Challenge Overview
Background Overview
We want to update the way we collect information from a website periodically. The current experience requires a person to update the information manually from the Texas RRC (Railroad Commission) website, record data in excel spreadsheets, and has no means for data visualization or analytics.
Basically, what is going on here is that there is an administrator for the spreadsheet at our client that manually updates this spreadsheet based on information that is publicly available.
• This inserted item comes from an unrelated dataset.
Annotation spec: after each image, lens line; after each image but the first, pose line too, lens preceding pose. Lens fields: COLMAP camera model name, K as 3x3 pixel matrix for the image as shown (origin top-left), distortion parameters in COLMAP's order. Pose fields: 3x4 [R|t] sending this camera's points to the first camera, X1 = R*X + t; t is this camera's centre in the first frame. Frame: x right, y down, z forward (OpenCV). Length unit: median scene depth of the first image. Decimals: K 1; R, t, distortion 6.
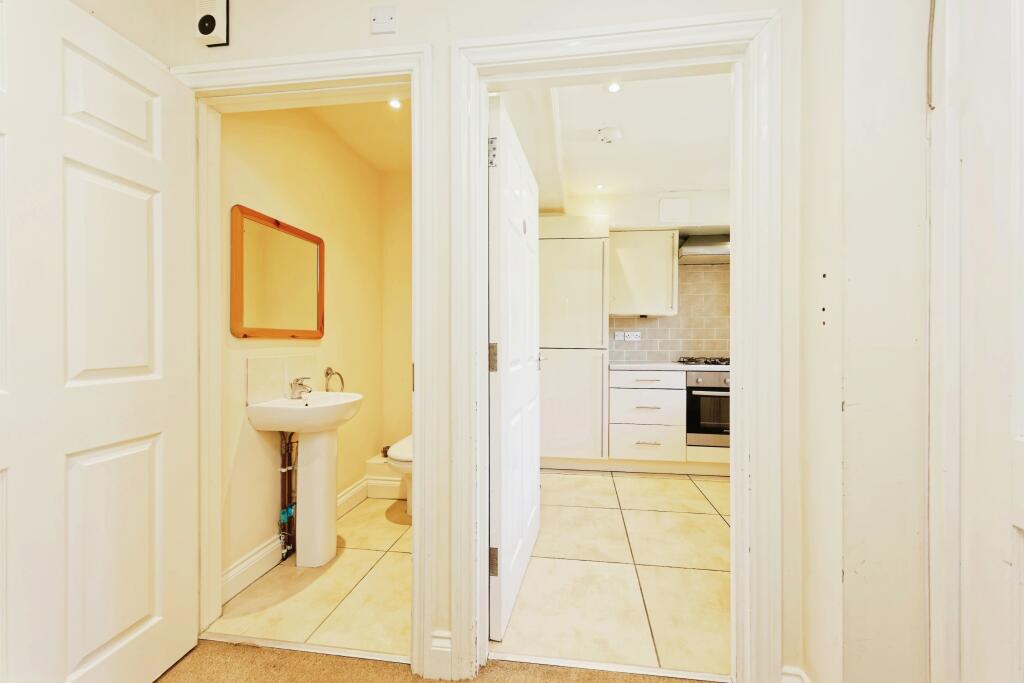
lens RADIAL K [[435.4, 0, 512.0], [0, 435.4, 341.5], [0, 0, 1]] dist [0.000098, -0.000002]
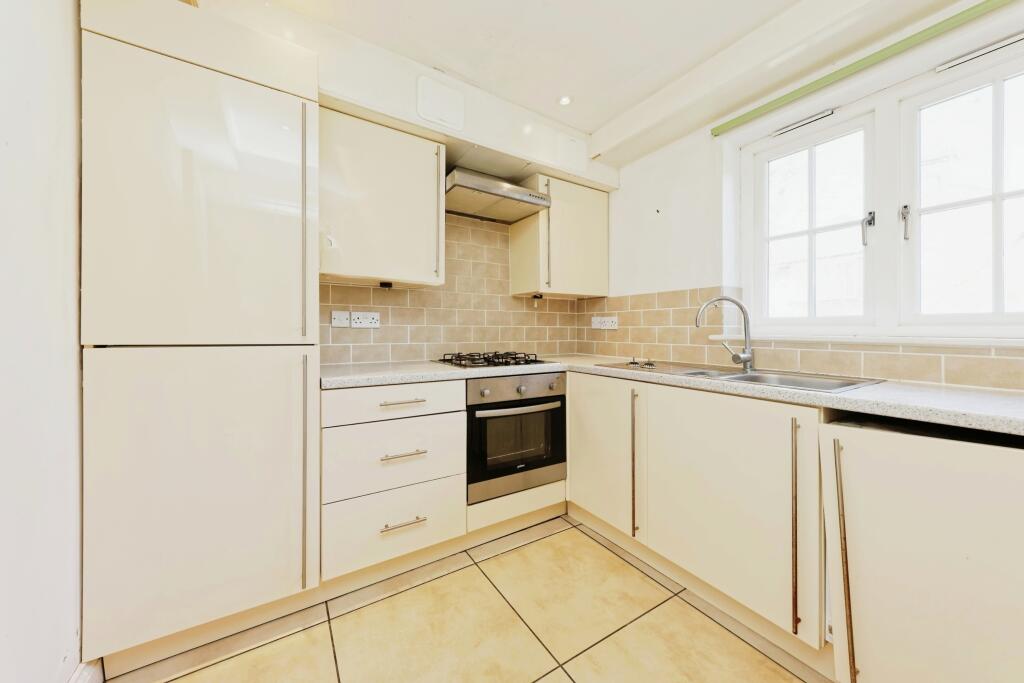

We're going to build a process that scrapes a website to populate the majority of the information. But the admin will still need to go in a verify that information is being updated correctly and fill in missing values from some handwritten documents. The state of Texas still allows the submission of handwritten Well Permits and other documents, so automated extraction will be difficult for some elements.
Challenge Overview
For this challenge, we are looking to build a tool that will simulate the process and scrape data automatically:
-
We have provided a word doc showing how this is manually done today, we expect this challenge to simulate the same process using code.
-
The data we’d like to scrape is highlighted with red circles in the document, we need to extract the values and then save them into a SQL Server database, we’ll provide the table schema in the forum. The table schema should be updated to best match the data we are scraping in this challenge. Note you can skip populating columns S, T , U, V , BE, BF, BG, BH in this challenge, but you must NOT delete these columns.
-
We need to scrape as much data as possible based on what’s described in the word doc, but we can skip the ones that require OCR for now and simply insert a link to the document for now.
-
You may use Python or Java for this tool.
Technologies
Python / Java 8
The solution should work on different platforms (Mac / Linux / Windows)
Final Submission Guidelines
Submission Deliverables
A single zip file that contains the following:
-
Complete code that covers the above mentioned requirements.
-
A detailed readme in markdown format describing how to configure, run and verify your submission.
-
Verification details should be provided (video or screenshots are welcome).